▸ **PASSAGE SHOWN**
______

In the storied history of the NFL, few players packed a bigger punch than Hall of Fame Chicago Bears linebacker, Mike Singletary. An imposing presence on the field with his piercing eyes sending shivers down the spines of quarterbacks, Singletary often won the battle of intimidation before the ball was snapped. Through the trials and tribulations, Singletary’s story is one of ultimate triumph, bringing the Bears their first and only Lombardi Trophy.
Coming off of an All-American season with Baylor, Singletary’s reputation as a human wrecking ball preceded him upon arriving to Bear’s camp in 1981. Legends of helmet-cracking hits at Baylor only added to the level of excitement for Defensive Coordinator Buddy Ryan to get his chance to mold the young linebacker into a force at the second level. With the high level of expectations bestowed upon Singletary by Ryan, he often faced the brunt of Ryan’s criticism when things broke down. In fact, Ryan only referred to Singletary as “Number 50″ early on in his career.
“I really didn’t like Buddy for a long time,” said Singletary. “But, he taught me about myself, made me reach for things I thought I never had. I never would have achieved what I have without Buddy.”
Buddy’s persistence worked as it wouldn’t take long for Singletary to make his presence known in the NFL. After sitting out the first six games of his rookie season, Singletary finally got to show what the hype was all about. He would finish the season as a unanimous all-rookie selection, but the Bears finished with a paltry 6-10 record.
The next two seasons saw Singletary emerge into one of the NFL’s brightest young stars, but the team remained mediocre due to lack of offense. It would take young quarterback Jim McMahon to act as field general to lead the offense out of the one-dimensional attack it had been employing with All-Pro running back Walter Payton.
The first step in that rise came in ’84 as the Bears began to open up their offense with a stronger emphasis on the passing game. On defense the man now known as “Samurai Mike” Singletary remained the back-bone and unquestioned leader. He would earn his second straight Pro-Bowl selection that year and lead the Bears to their first playoff appearance in half a decade.
After beating the heavily-favored Redskins on the road, the Bears went back on the road for the NFC Championship to face the offensive juggernaut in the 49ers. With one Super Bowl already under their belt, the 49ers proved to be too much for the young Bears squad, handing them a 23-0 defeat en route to another Super Bowl victory against the Miami Dolphins.
The loss was a tough one to swallow for the newly married Singletary, but with his wife’s support he remained focused on next season as all of the pieces were in place for a Championship run.
What would transpire during the following season was arguably the greatest defensive showing that the league had ever seen. The menacing middle-linebacker in Buddy Ryan’s “46″ defense was the glue that brought it all together.

______

▸ **PROVIDED MATERIAL**
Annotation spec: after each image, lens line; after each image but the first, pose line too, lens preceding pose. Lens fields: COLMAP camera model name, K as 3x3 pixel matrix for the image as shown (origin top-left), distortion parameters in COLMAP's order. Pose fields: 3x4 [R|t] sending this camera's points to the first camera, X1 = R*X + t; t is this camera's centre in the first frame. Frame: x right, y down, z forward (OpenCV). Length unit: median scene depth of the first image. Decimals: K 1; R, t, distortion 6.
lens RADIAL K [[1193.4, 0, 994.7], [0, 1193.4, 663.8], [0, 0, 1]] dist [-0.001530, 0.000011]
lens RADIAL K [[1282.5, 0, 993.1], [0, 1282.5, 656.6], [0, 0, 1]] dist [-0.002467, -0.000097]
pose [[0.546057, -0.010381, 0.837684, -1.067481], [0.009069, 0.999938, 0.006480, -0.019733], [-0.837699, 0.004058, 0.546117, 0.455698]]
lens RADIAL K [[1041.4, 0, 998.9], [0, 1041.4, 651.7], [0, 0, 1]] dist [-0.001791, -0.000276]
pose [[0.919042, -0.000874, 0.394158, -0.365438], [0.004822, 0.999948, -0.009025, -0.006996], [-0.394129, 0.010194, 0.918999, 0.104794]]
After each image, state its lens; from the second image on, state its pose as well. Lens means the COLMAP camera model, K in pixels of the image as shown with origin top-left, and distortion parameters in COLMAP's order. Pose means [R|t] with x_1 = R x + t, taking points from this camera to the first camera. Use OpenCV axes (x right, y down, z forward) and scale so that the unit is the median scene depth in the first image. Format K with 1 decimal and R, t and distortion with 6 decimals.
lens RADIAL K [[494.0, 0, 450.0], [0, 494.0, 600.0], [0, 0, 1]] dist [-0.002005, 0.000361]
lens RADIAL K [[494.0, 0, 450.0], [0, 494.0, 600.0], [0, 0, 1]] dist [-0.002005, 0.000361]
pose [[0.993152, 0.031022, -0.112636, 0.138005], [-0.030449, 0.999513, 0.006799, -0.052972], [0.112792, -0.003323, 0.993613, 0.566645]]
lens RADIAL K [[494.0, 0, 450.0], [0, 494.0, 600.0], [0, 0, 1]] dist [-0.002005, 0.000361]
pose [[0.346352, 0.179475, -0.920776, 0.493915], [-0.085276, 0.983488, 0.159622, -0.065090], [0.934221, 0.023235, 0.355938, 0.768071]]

______

▸ **INSTRUCTIONS**
1 > Reproduce the Mike Singletary article from "The next two" to "half a decade.".
2 > According to the Mike Singletary article, what was the only name Buddy Ryan used for Singletary early in his career?
3 > Translate this sentence from the Mike Singletary article into Spanish: "The next two seasons saw Singletary emerge into one of the NFL’s brightest young stars, but the team remained mediocre due to lack of offense."

▸ **OUTPUTS IN ORDER**
1 >
The next two seasons saw Singletary emerge into one of the NFL’s brightest young stars, but the team remained mediocre due to lack of offense. It would take young quarterback Jim McMahon to act as field general to lead the offense out of the one-dimensional attack it had been employing with All-Pro running back Walter Payton.
The first step in that rise came in ’84 as the Bears began to open up their offense with a stronger emphasis on the passing game. On defense the man now known as “Samurai Mike” Singletary remained the back-bone and unquestioned leader. He would earn his second straight Pro-Bowl selection that year and lead the Bears to their first playoff appearance in half a decade.

2 > "Number 50"

3 > Las dos temporadas siguientes vieron a Singletary convertirse en una de las jóvenes estrellas más brillantes de la NFL, pero el equipo siguió siendo mediocre por falta de ofensiva.